§ EXTRACT TO READ:
-*-*-
For smaller sets, just write a simple generator:

>>> test = Counter(["A","A","A","B","B","C","C","D","D","E","F","G","H"])
>>> g=(e for e in test.most_common() if e[1]>=2)
>>> list(g)
[('A', 3), ('D', 2), ('C', 2), ('B', 2)]

For larger set, use ifilter (or just use filter on Python 3):

>>> list(ifilter(lambda t: t[1]>=2, test.most_common()))
[('A', 3), ('C', 2), ('B', 2), ('D', 2)]

Or, since most_common are already ordered, just use a for loop and break on the desired condition in a generator:

def fc(d, f):
    for t in d.most_common():
        if not f(t[1]): 
            break
        yield t

>>> list(fc(test, lambda e: e>=2)) 
[('A', 3), ('B', 2), ('C', 2), ('D', 2)]

You can do something like this:

from itertools import takewhile

def get_items_upto_count(dct, n):
  data = dct.most_common()
  val = data[n-1][1] #get the value of n-1th item
  #Now collect all items whose value is greater than or equal to `val`.
  return list(takewhile(lambda x: x[1] >= val, data))

test = Counter(["A","A","A","B","B","C","C","D","D","E","F","G","H"])

print get_items_upto_count(test, 2)
#[('A', 3), ('C', 2), ('B', 2), ('D', 2)]
-*-*-
§ EXERCISE SET:
1: According to the Python thread, what can be used on Python 3 instead of ifilter for larger sets?
2: Write out the stretch of the Python thread from "For larger set, use" through "lambda e: e>=2))".

§ RECORDS SUPPLIED:
-*-*-
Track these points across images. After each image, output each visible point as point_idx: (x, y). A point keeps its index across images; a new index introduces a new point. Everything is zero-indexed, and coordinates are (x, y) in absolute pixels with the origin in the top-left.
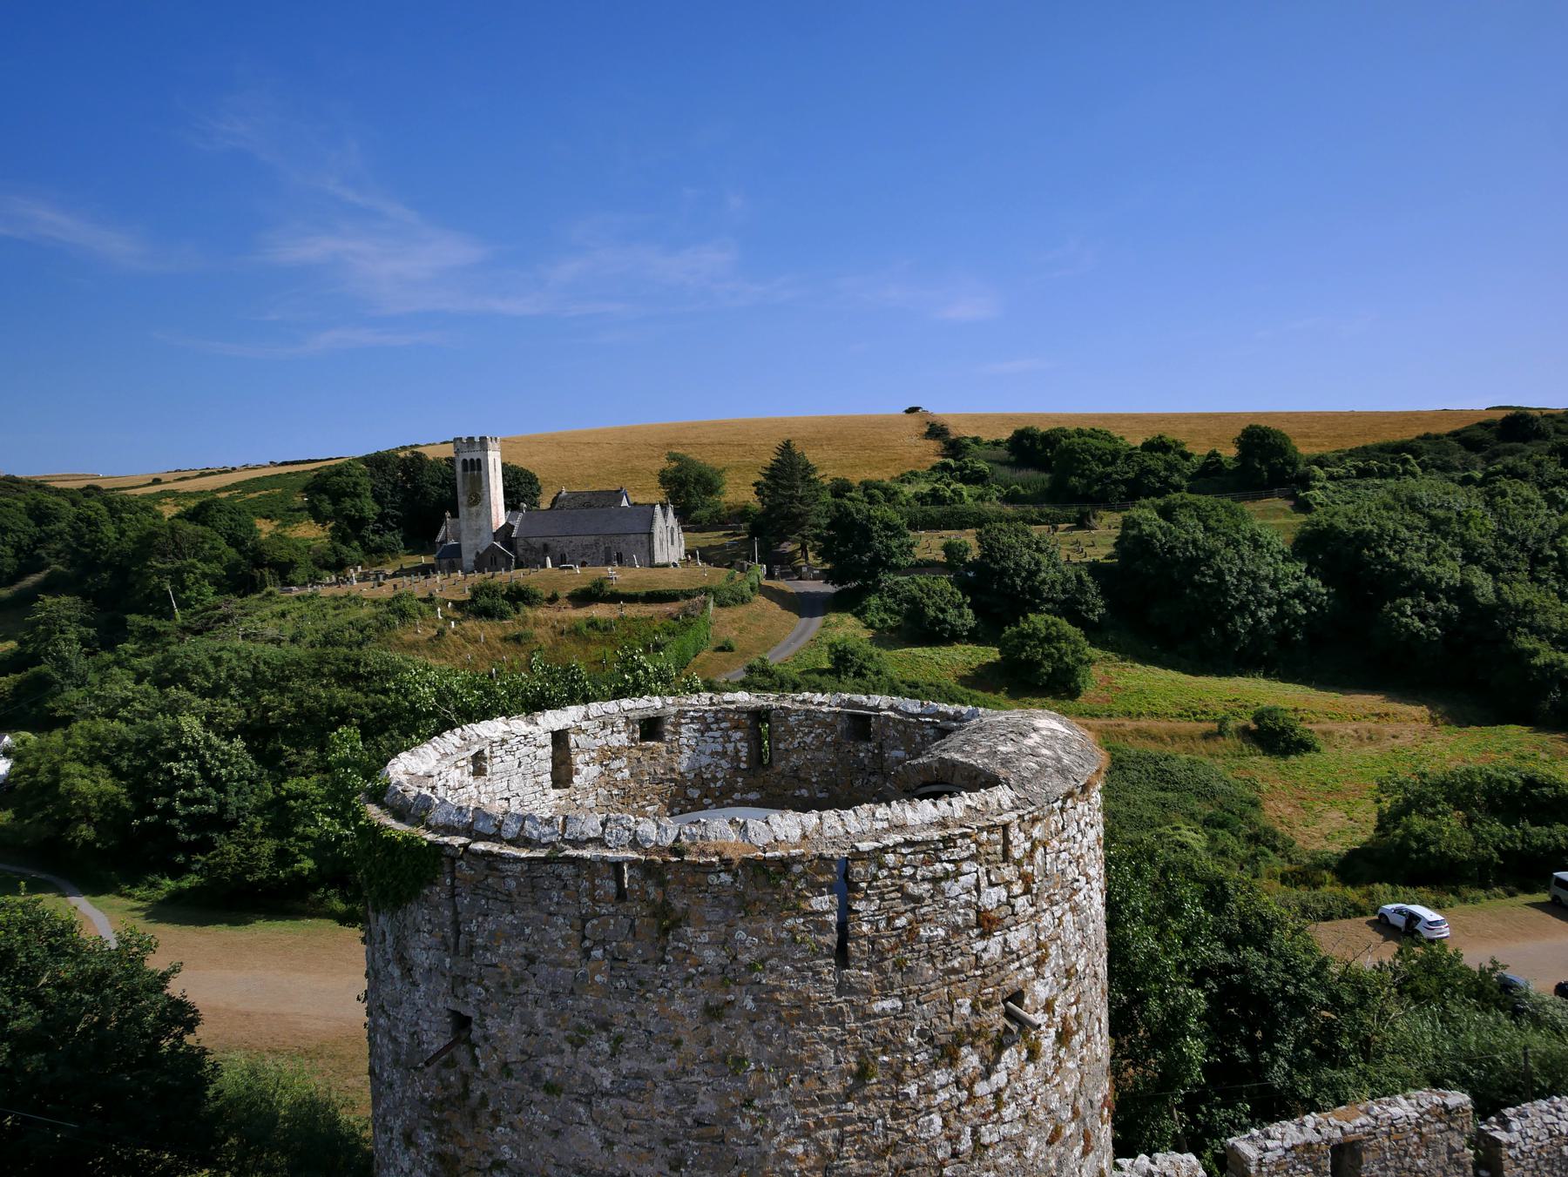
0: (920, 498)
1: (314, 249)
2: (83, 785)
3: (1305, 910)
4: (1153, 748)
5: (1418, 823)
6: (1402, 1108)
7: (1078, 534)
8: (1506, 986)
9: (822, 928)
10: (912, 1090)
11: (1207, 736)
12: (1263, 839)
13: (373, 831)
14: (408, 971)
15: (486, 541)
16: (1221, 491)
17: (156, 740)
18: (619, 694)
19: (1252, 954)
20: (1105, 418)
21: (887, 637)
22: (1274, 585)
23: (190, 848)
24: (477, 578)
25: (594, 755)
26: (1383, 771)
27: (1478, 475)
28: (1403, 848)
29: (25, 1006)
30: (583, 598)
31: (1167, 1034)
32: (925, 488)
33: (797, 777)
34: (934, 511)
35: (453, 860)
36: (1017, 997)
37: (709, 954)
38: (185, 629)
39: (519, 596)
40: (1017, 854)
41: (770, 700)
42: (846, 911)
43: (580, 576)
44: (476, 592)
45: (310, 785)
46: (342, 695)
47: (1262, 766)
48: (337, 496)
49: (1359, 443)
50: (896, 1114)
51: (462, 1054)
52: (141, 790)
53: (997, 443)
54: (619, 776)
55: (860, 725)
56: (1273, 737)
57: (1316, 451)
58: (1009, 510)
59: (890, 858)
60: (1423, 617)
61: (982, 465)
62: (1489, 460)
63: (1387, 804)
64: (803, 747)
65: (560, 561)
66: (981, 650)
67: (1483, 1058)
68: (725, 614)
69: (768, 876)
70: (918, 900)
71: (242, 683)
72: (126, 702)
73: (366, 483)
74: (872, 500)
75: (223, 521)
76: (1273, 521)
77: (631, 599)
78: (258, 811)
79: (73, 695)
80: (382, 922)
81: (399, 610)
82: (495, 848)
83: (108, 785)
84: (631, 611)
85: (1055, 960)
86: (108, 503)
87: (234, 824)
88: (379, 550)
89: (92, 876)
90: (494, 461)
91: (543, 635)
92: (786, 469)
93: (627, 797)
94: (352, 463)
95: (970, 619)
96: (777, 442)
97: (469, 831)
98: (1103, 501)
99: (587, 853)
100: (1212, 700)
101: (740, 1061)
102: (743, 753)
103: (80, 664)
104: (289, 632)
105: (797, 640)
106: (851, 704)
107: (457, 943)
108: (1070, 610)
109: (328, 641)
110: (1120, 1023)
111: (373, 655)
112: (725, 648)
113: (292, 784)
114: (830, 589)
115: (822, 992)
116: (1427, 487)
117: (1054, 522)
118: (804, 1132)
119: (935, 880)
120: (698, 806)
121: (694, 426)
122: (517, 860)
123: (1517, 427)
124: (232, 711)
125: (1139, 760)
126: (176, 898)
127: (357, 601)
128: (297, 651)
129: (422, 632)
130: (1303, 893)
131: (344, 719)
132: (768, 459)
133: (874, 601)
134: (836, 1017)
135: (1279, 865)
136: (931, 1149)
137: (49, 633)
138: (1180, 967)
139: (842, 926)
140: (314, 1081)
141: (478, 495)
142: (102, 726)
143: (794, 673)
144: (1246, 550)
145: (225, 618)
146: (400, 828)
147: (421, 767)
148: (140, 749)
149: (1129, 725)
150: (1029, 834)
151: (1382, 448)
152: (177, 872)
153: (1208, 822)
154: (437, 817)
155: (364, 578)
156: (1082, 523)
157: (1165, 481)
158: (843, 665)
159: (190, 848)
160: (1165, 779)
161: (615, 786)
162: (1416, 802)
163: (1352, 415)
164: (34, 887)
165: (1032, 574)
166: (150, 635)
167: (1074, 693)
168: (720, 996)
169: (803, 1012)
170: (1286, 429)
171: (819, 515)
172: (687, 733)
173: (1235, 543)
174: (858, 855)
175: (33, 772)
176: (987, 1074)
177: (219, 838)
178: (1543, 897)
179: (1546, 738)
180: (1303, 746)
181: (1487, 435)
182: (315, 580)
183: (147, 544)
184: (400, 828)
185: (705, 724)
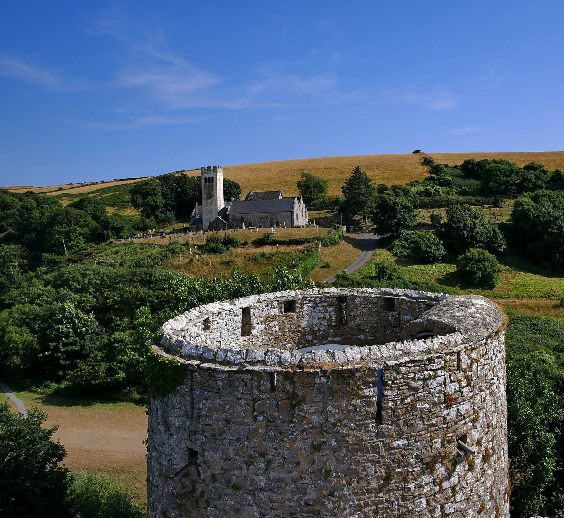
-*-*-
§ RESPONSES TO THE TASKS:
1: filter

2:
For larger set, use ifilter (or just use filter on Python 3):

>>> list(ifilter(lambda t: t[1]>=2, test.most_common()))
[('A', 3), ('C', 2), ('B', 2), ('D', 2)]

Or, since most_common are already ordered, just use a for loop and break on the desired condition in a generator:

def fc(d, f):
    for t in d.most_common():
        if not f(t[1]): 
            break
        yield t

>>> list(fc(test, lambda e: e>=2))